白と黒の境界 〜*+序章+*〜 ( No.2 )
日時: 2012/10/15 00:02
名前: 和里 (ID: uwZWw1uD)



〜+∵ 序 ∵+〜



とても広い平原。見渡す限りの緑色。ここには様々な生き物が生息している。人に危害を加える魔物や、逆に人々が生きていくための糧となる生物もいる。
その南側、癖のあるブルーブラックの髪に金色の光沢を宿す少年、ルキアと金色の髪を少々長めに伸ばした少年、ゼアルがいた。2人は、全長1.5メートル程の魔物に何重にも囲まれていた。その魔物は、柔らかそうな白い毛皮に鋭い爪をもち、今にも襲いかかって来そうな勢いで地面の上を小刻みに跳ねている。

「——まったく、次から次ぎへと…」

2人は先程から、魔物を20匹ほど狩っているが、一向に減る気配がないのだ。それはこの地形も関係あるのかもしれない。ここは森、林とは言い難いが木の集合地帯があちこちにある。そのすべてが巣でもおかしくはない。

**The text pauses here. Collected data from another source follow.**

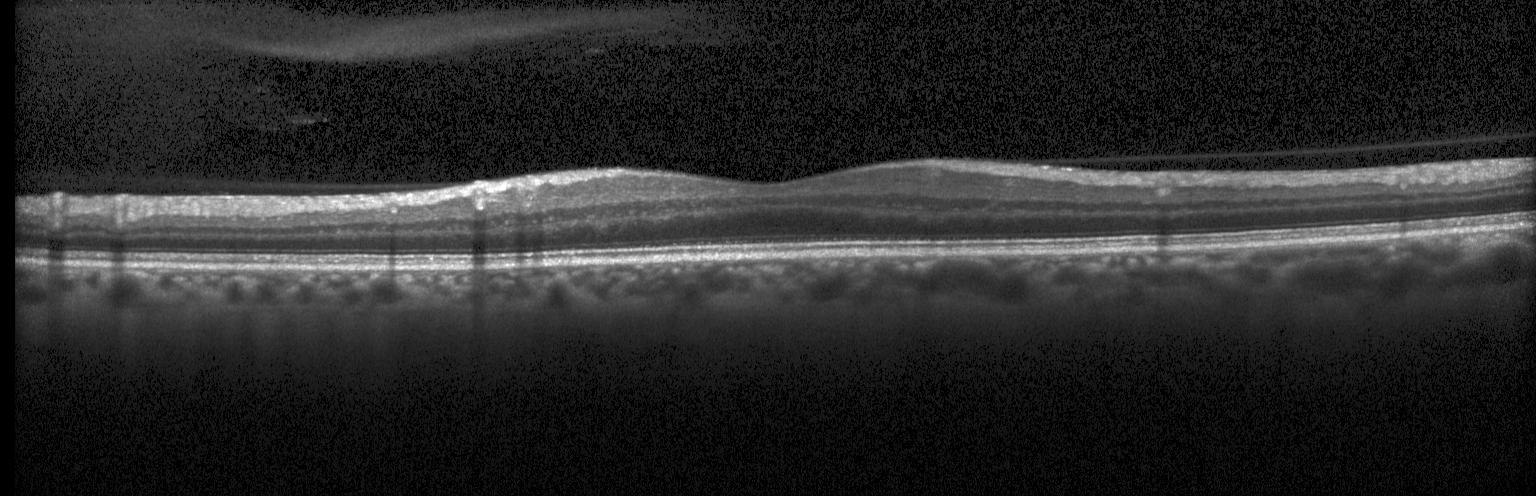
Acquired on a Heidelberg Spectralis · OCT line scan · horizontal scan through the fovea. Macular OCT: neither choroidal neovascularization, diabetic macular edema, nor drusen.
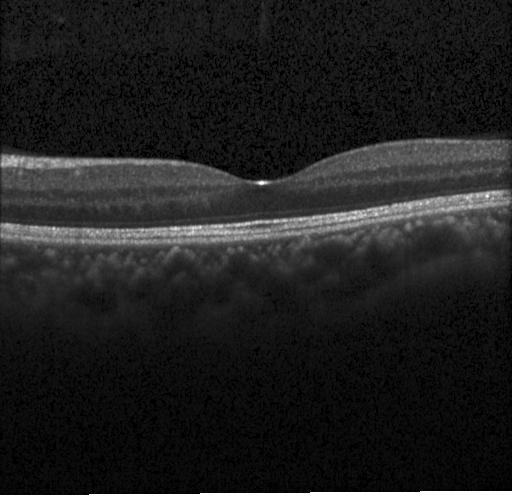
OCT B-scan.
Macular OCT: no CNV, DME, or drusen.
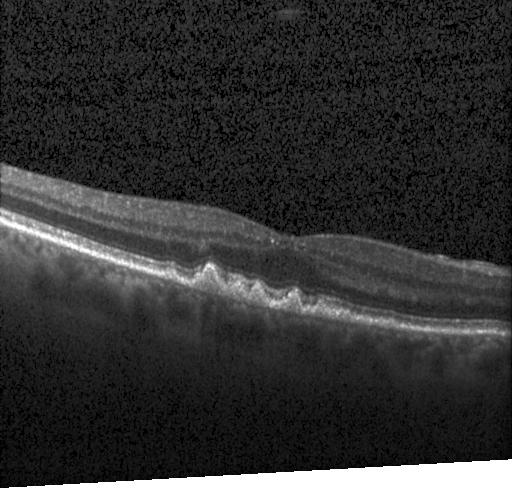 OCT line scan.
Impression: sub-RPE drusenoid deposits.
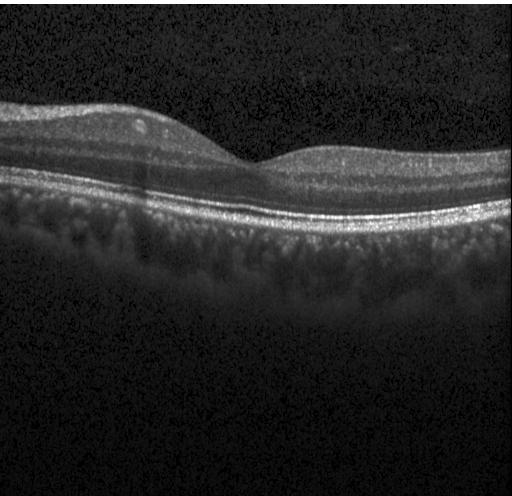

Optical coherence tomography scan. No evidence of CNV, DME, or drusen.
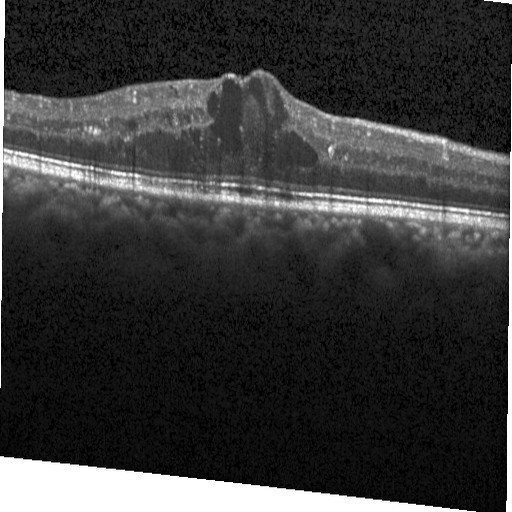

OCT line scan. Centered on the fovea. Instrument: Heidelberg Spectralis
Finding: DME.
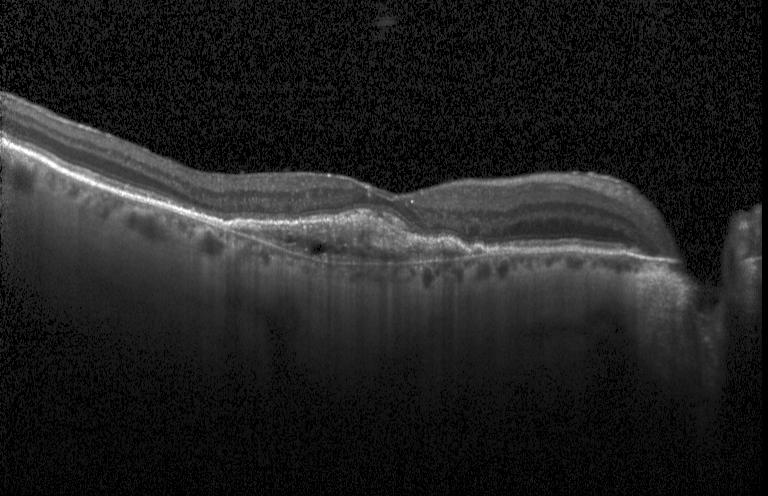

Optical coherence tomography scan
Diagnosis: choroidal neovascularization (CNV).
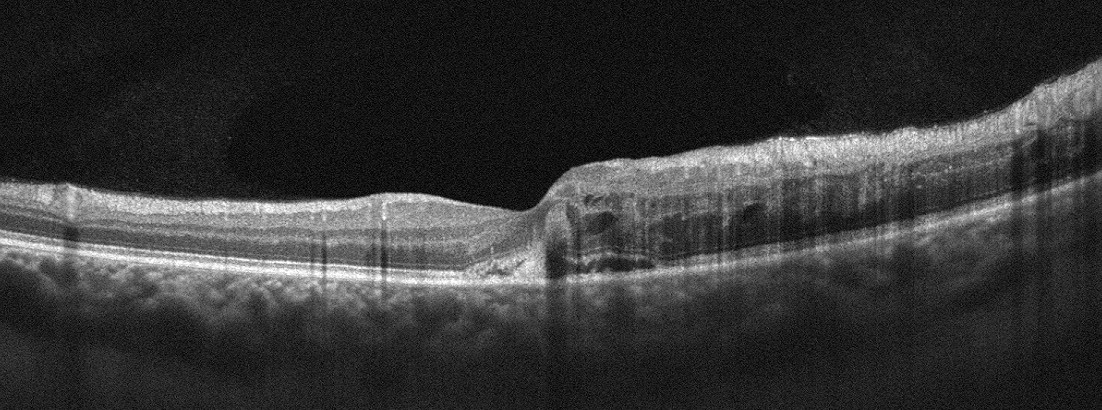 OCT B-scan
OCT finding: retinal vein occlusion (RVO).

ゼアルの両手には変わった形の銃が一丁づつ握られている。そして、ルキアの手には、槍が握られている。

「さっさと殺って、さっさと帰ろうぜッ」

言い終わらない内にルキアは魔物の大群の中で槍を振り回し始めた。その槍の直撃を食らった魔物が後方に吹っ飛んだ。
一方ゼアルは、飛びかかろうとする魔物に銃弾を打ち込んでいく。
その間にも魔物の数は増えている。きりがない。

「あーあ、めんどくせー……」

ルキアが小さくぼやいた。その声はゼアルにも届いたようだった。

「まあそういうな。今日の任務は隊長から直々に頼まれたんだからな…」

きちんとこなさないとな、と隊長の顔を思い浮かべる。

「あと何匹だ?」

「目標値は30匹」

「もう終わってんじゃねぇか!」

魔物に攻撃を与えている武器を操ったまま、ルキアはゼアルに問う。
魔物の数は更に増えている。
この数を2人で片付けるのはさすがに無理そうだ。

「一気に片づけちまおうぜ。」

「お前がやれ」

「いやぁ、無理無理…ダメだって」

「………」

ゼアルは僅かな逡巡の後、魔物から遠ざかる為に後ろへ飛び退る。そして、呆れとも億劫ともつかぬ溜め息をこぼし、右手を前に突き出した。
クリスタルが放出する魔導エネルギーを手に集める。研ぎ澄ませて—鋭い刃。 右手に意識を集中させ、けっして長くない魔法スペルを心の中で素早く唱えた。ゼアルの片手が光を帯び始める。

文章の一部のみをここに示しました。